Fig. 5. Duplex RNA promotes PRC2 activity.

(A) Histograms comparing the predicted minimum free energy for RNA-RNA interactions between HOTAIR and 40,740 RNAs across the transcriptome (gray) or between HOTAIR and 885 transcripts from genes that gain PRC2 activity when HOTAIR is overexpressed in breast cancer cells (red). Data are from (23, 25, 38). (B) Native gel of dinucleosomes reconstituted via salt dialysis using a DNA template containing two 601 sequences surrounding 40 bp of linker DNA. DNA and nucleosome samples were run on a 5% native polyacrylamide gel and stained with SYBR Gold. (C) Recombinant human PRC2 complex includes SUZ12, EZH2, EED, RBBP4, and AEBP2, analyzed by SDS–polyacrylamide gel electrophoresis (SDS-PAGE), and stained with Coomassie blue. (D) HMTase assay was performed with recombinant PRC2 complex, hexanucleosomes, S-adenosylmethionine with and without the cofactor JARID2 (amino acids 119 to 574). PRC2 activity was determined by SDS-PAGE followed by H3K27me3 and total H3 Western blot analysis. (E) Native 0.5× tris-borate-EDTA gel of RNA annealing titration with HOTAIR forward and reverse fragments to show formation of dsRNA. HMTase assay with annealed HOTAIR dsRNA titration analyzed by Western blot.

Fig. 6. HOTAIR matching with target RNA promotes PRC2 activity.

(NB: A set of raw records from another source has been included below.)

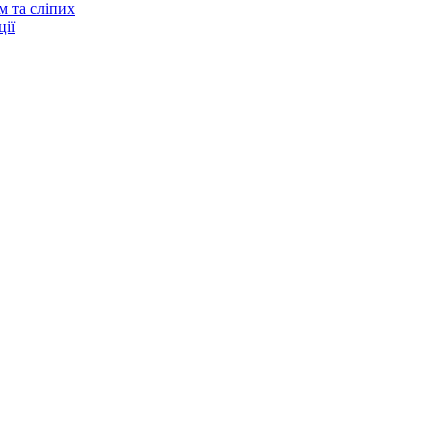
м та сліпих
ії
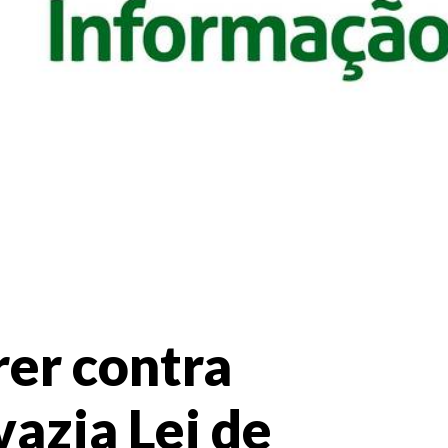
rer contra
azia Lei de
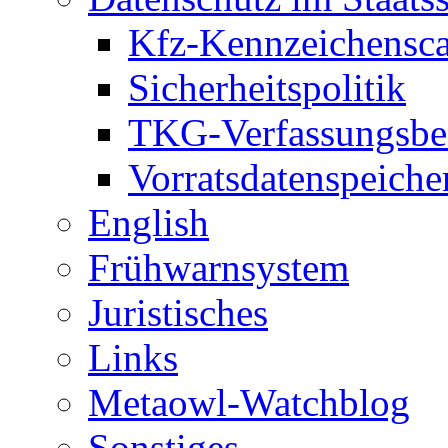
Kfz-Kennzeichensc
Sicherheitspolitik
TKG-Verfassungsbe
Vorratsdatenspeiche
English
Frühwarnsystem
Juristisches
Links
Metaowl-Watchblog
Sonstiges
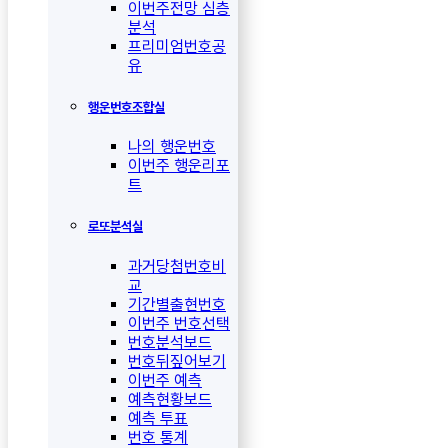
이번주전망 심층
분석
프리미엄번호공
유
행운번호조합실
나의 행운번호
이번주 행운리포
트
로또분석실
과거당첨번호비
교
기간별출현번호
이번주 번호선택
번호분석보드
번호뒤짚어보기
이번주 예측
예측현황보드
예측 투표
번호 통계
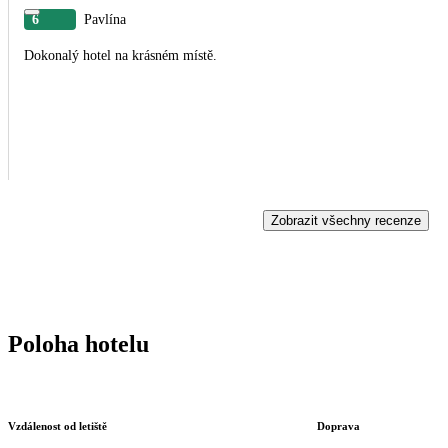
6
Pavlína
Dokonalý hotel na krásném místě.
Zobrazit všechny recenze
Poloha hotelu
Vzdálenost od letiště
Doprava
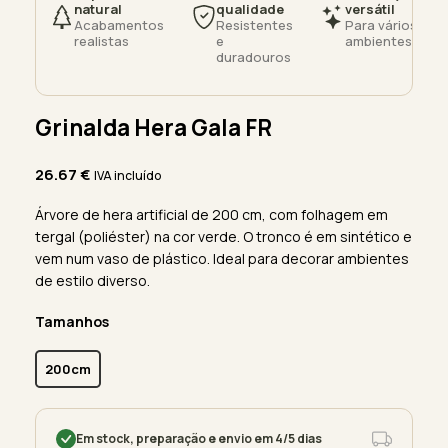
natural
qualidade
versátil
Acabamentos
Resistentes
Para vários
realistas
e
ambientes
duradouros
Grinalda Hera Gala FR
26.67
€
IVA incluído
Árvore de hera artificial de 200 cm, com folhagem em
tergal (poliéster) na cor verde. O tronco é em sintético e
vem num vaso de plástico. Ideal para decorar ambientes
de estilo diverso.
Tamanhos
200cm
Em stock, preparação e envio em 4/5 dias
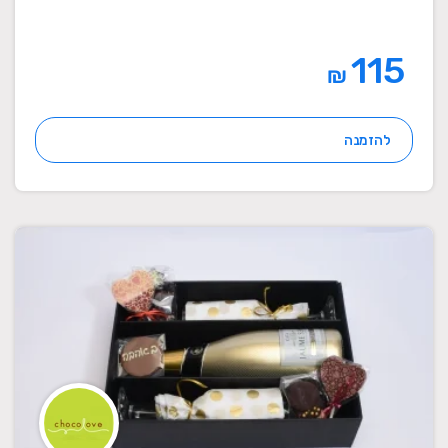
115
₪
להזמנה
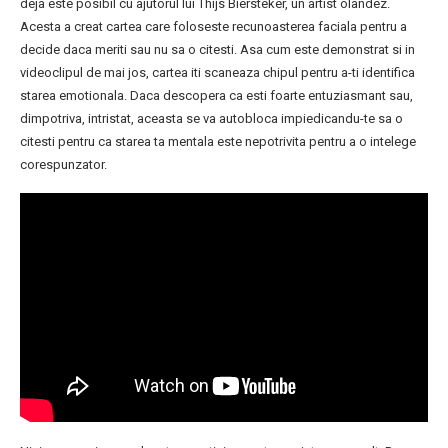
deja este posibil cu ajutorul lui Thijs Biersteker, un artist olandez.
Acesta a creat cartea care foloseste recunoasterea faciala pentru a
decide daca meriti sau nu sa o citesti. Asa cum este demonstrat si in
videoclipul de mai jos, cartea iti scaneaza chipul pentru a-ti identifica
starea emotionala. Daca descopera ca esti foarte entuziasmant sau,
dimpotriva, intristat, aceasta se va autobloca impiedicandu-te sa o
citesti pentru ca starea ta mentala este nepotrivita pentru a o intelege
corespunzator.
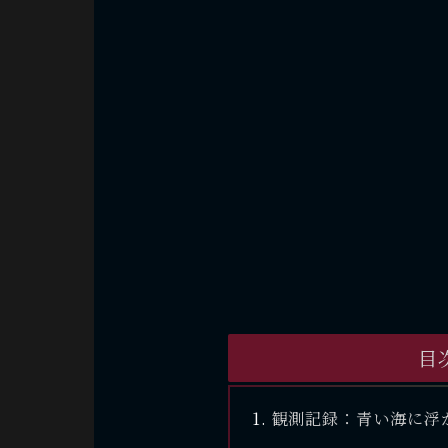
目
観測記録：青い海に浮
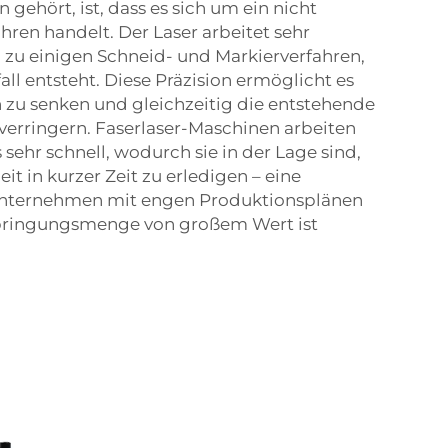
 gehört, ist, dass es sich um ein nicht
ren handelt. Der Laser arbeitet sehr
 zu einigen Schneid- und Markierverfahren,
l entsteht. Diese Präzision ermöglicht es
zu senken und gleichzeitig die entstehende
erringern. Faserlaser-Maschinen arbeiten
sehr schnell, wodurch sie in der Lage sind,
t in kurzer Zeit zu erledigen – eine
 Unternehmen mit engen Produktionsplänen
bringungsmenge von großem Wert ist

(A) Native PAGE of RNA annealing titration with HOTAIR fragments and either JAM2 or HOXD10 matching RNAs. (B) RNA-RNA interaction between HOTAIR and JAM2 predicted by IntaRNA (50). HMTase assay performed with recombinant PRC2, dinucleosomes, HOTAIR fragment (62 nt), and JAM2 match (54 nt) titration. PRC2 activity was determined by H3K27me3 and total H3 by Western blot. (C) Quantification of (B) (n = 3). (D) IntaRNA result of HOTAIR and HOXD10. HMTase as in (B) with HOTAIR fragment (31 nt) HOXD10 match (37 nt) titration. (E) Quantification of (D) (n = 5). (F) As in (D), with poly(A) instead of HOXD10 (n = 4). (G) HMTase as above with HOTAIR domain 1 (nucleotides 1 to 530) and JAM2 match (62 nt) titration. (H) Quantification of (G) (n = 3). (I) As in (G), except using HOTAIR with JAM2 match site deleted “HOTAIR D1_del.” (J) As in (G), except with the addition of hnRNP B1. (K) Quantification of (J) (n = 3). (C, E, F, H, I, and K) Percent relief of inhibition is normalized to H3 signal and relative to no RNA and described as percent relief from HOTAIR-only reaction. Error bars represent SDs. P values were determined using unpaired t tests with a 95% confidence interval.

Fig. 7. Model for HOTAIR-mediated chromatin silencing via intermolecular RNA-RNA interactions.

Binding of PRC2 to single-stranded regions of HOTAIR inhibits enzymatic activity. B1 promotes RNA-RNA matching of HOTAIR with target nascent RNA via bridging of the RNAs and conformational changes in the lncRNA to promote intermolecular base pairing. B1 dissociates from the RNAs, promoting a conformation that may reduce PRC2 affinity for those RNAs through formation of the dsRNA match, thereby increasing PRC2 interaction with chromatin, leading to H3K27me3 and transcriptional repression.